A primeira história diz respeito a Spider Robinson, norte-americano, autor de histórias de ficção científica ambientadas num bar chamado Callahan’s, nome do seu proprietário. É um bar frequentado por alienígenas, viajantes no Tempo, etc., e ali se contam histórias divertidas. Robinson conta que certa vez estava com a esposa numa convenção de FC, e um grupo de fãs os convidou para jantar. Como estavam sem um centavo, aceitaram. Entraram num carro. Rumaram para o subúrbio, pegaram a estrada. O tempo passando, e tome estrada. Robinson e a mulher impacientes; e os fãs piscando uns para os outros e dando risadas. Uma hora e meia depois, pararam num restaurante, chamado, é claro, “Callahan’s”. Diz Robinson que não apenas a comida era horrível, mas descobriram que os fãs também não tinham grana para pagar o jantar.
Um cantor profissional me contou que chegou na cidade onde ia fazer um show à noite, e no aeroporto foi recebido por um sujeito que disse ser da produção local, encarregado de levá-lo para o hotel. Ele guardou a bagagem e o violão no carro do sujeito, e os dois seguiram. No meio do caminho o cara perguntou se o artista se incomodava de passar antes num local onde ele precisava pegar alguma coisa. “Tudo bem”, disse ele. Daí a pouco desceram numa casa onde estava rolando o maior churrasco, e o motorista anunciou: “Aqui está ele!”. O cantor teve que descer, sentar, fingir que bebia, até conseguir ligar para o verdadeiro produtor local ir buscá-lo; mas antes teve que pegar o violão e cantar algum dos seus grandes sucessos.

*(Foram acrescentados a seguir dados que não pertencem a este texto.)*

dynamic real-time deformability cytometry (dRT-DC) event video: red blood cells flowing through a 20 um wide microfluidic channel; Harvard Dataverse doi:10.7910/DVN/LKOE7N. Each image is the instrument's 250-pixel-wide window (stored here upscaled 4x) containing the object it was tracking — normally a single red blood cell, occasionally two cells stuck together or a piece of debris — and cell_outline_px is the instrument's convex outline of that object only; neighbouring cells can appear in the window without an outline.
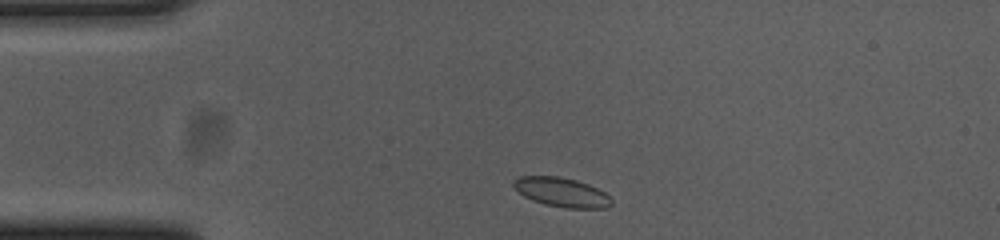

Affonso Romano de Sant’Anna narra o episódio ocorrido com Michel Foucault, em sua vinda ao Rio de Janeiro em 1973. Foucault veio fazer conferências na PUC-RJ, com cobrança de ingresso. No primeiro dia, ele e Affonso foram abordados por estudantes de filosofia que se queixaram de não poder comprar ingresso. O filósofo se dispôs a falar de graça para eles em outro horário. Depois, contou a Affonso que os estudantes o levaram para uma cobertura em Ipanema, onde ficou bastante claro que eram muito mais bem-de-vida que o próprio filósofo.
Nem todo fã apronta situações desse tipo, é claro. Mas acontece tanto que dá o que pensar nessa relação meio canibalesca que o fã mantém com seu ídolo. Os jovens leitores que levaram Spider Robinson para aquela roubada estavam querendo não só homenageá-lo, mas querendo que ele achasse graça na piadinha deles. O pessoal do churrasco e os ouvintes de Foucault certamente eram admiradores sinceros de suas vítimas (não aprontariam aquilo com qualquer um), mas narcisistas, acima de tudo. Fizeram aquilo para sair dizendo coisas como “Fulano cantou no meu churrasco”, “Foucault esteve lá em casa semana passada...” O fã é capaz de extremos de altruísmo e de extremos de egoísmo, porque existe no seu Ego uma fome voraz que só o ídolo sacia. Quanto mais importante a gente se torna para um fã, mais cuidado precisa ter com ele.